# Importation of turtles/tortoises/eggs into Canada is illegal (discussion thread)



## Tom (Feb 21, 2011)

Discussion pertaining to this thread - http://www.tortoiseforum.org/Thread...ses-eggs-into-Canada-is-illegal#axzz1GUUNuZGu

What a wonderful government you have up there. So nice of them to protect all you ignorant Canadians from the scourge of tortoise born salmonella. Its a wonder that any of us are even still alive down here. What would you all do up there without your omnipotent government to look out for you?


----------



## Isa (Feb 21, 2011)

*RE: Importation of turtles/tortoises/eggs into Canada is ilegal*

Tom I know what you mean with the salmonella, but seriously, I really do not appreciate the name calling!! Calling us Canadian Ignorant is a little too far! You could have just ignored this thread instead of insulting us!!! I posted this thread to inform people that it was not legal, I did not ask for your opinion!


----------



## yagyujubei (Feb 21, 2011)

*RE: Importation of turtles/tortoises/eggs into Canada is ilegal*

I don't understand the threat from eggs.


----------



## Tom (Feb 21, 2011)

*RE: Importation of turtles/tortoises/eggs into Canada is ilegal*



Isa said:


> Tom I know what you mean with the salmonella, but seriously, I really do not appreciate the name calling!! Calling us Canadian Ignorant is a little too far! You could have just ignored this thread instead of insulting us!!! I posted this thread to inform people that it was not legal, I did not ask for your opinion!



I guess you couldn't tell, but I was using EXTREME sarcasm to point out that Canadians ARE NOT ignorant in the least.

I was trying to point out that your government is oppressive and overbearing (even worse than ours) and that Canadians, like the rest of the world, do not need permission from any governmental body to have a pet tortoise. My point is that I think you and any other Canadian has enough sense to make their own decisions about what harmless pets to bring into their homes.

Sorry. Just a misunderstanding. Any offense was intended toward a tyrannical government, NOT the good citizens of Canada.


----------



## Isa (Feb 21, 2011)

*RE: Importation of turtles/tortoises/eggs into Canada is ilegal*

LOL Ah ok, I thought you were saying that Canadians were ignorant  Sorry about my reply.

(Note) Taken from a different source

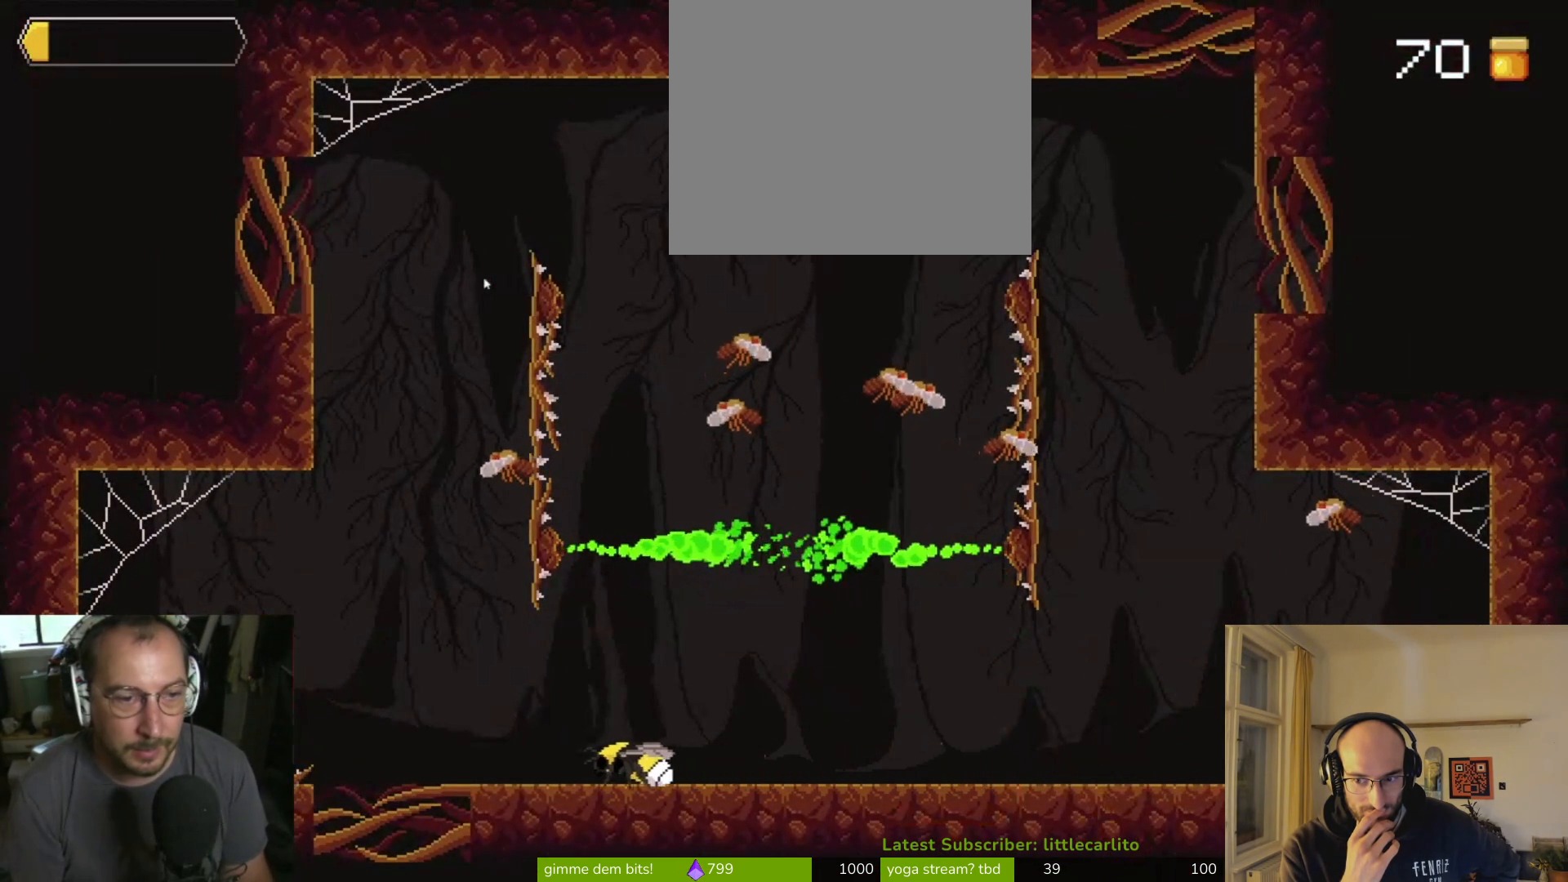
{"buttons": [], "left_stick": "left", "right_stick": "center", "events": []}
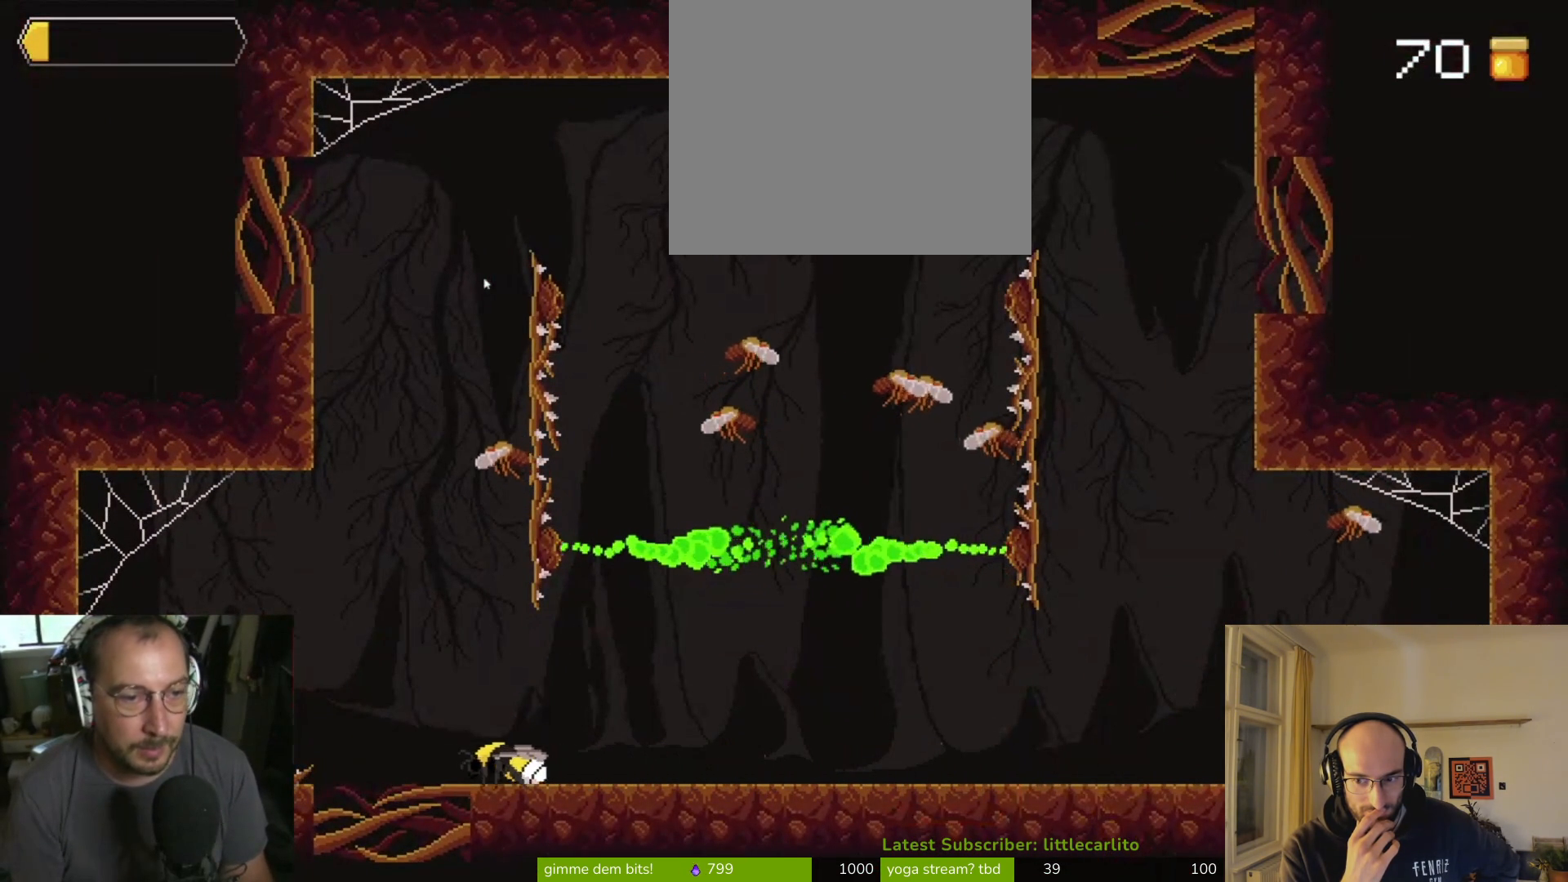
{"buttons": [], "left_stick": "up", "right_stick": "center", "events": [[200, "CROSS", "down"], [400, "CROSS", "up"], [467, "left_stick", "up"]]}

I thought there was a better explanation than that. But I am still asking my self, why is it ok for all reptiles but not tortoises and turtles, I guess we will never know.
Pet stores and breeders here (there are not a lot) know that and tortoises here are expensive. Per exemple, I have paid 400$ + taxes for Hermy.


----------



## mike1011 (Feb 21, 2011)

*RE: Importation of turtles/tortoises/eggs into Canada is ilegal*

I crossed the border last Sept. to visit the Falls, didnt bring any torts but did bring three kids infected with God only knows! We visited Marine World, its a zoo/amusement park and a great place for the family. Only five minutes from the Falls on the Canadian side. Doesnt pertain but thought its worth mentioning.


----------



## jackrat (Feb 21, 2011)

*RE: Importation of turtles/tortoises/eggs into Canada is ilegal*

Are chickens illegal in Canada?


----------



## Tom (Feb 21, 2011)

*RE: Importation of turtles/tortoises/eggs into Canada is ilegal*



Isa said:


> LOL Ah ok, I thought you were saying that Canadians were ignorant  Sorry about my reply.
> 
> I thought there was a better explanation than that. But I am still asking my self, why is it ok for all reptiles but not tortoises and turtles, I guess we will never know.
> Pet stores and breeders here (there are not a lot) know that and tortoises here are expensive. Per exemple, I have paid 400$ + taxes for Hermy.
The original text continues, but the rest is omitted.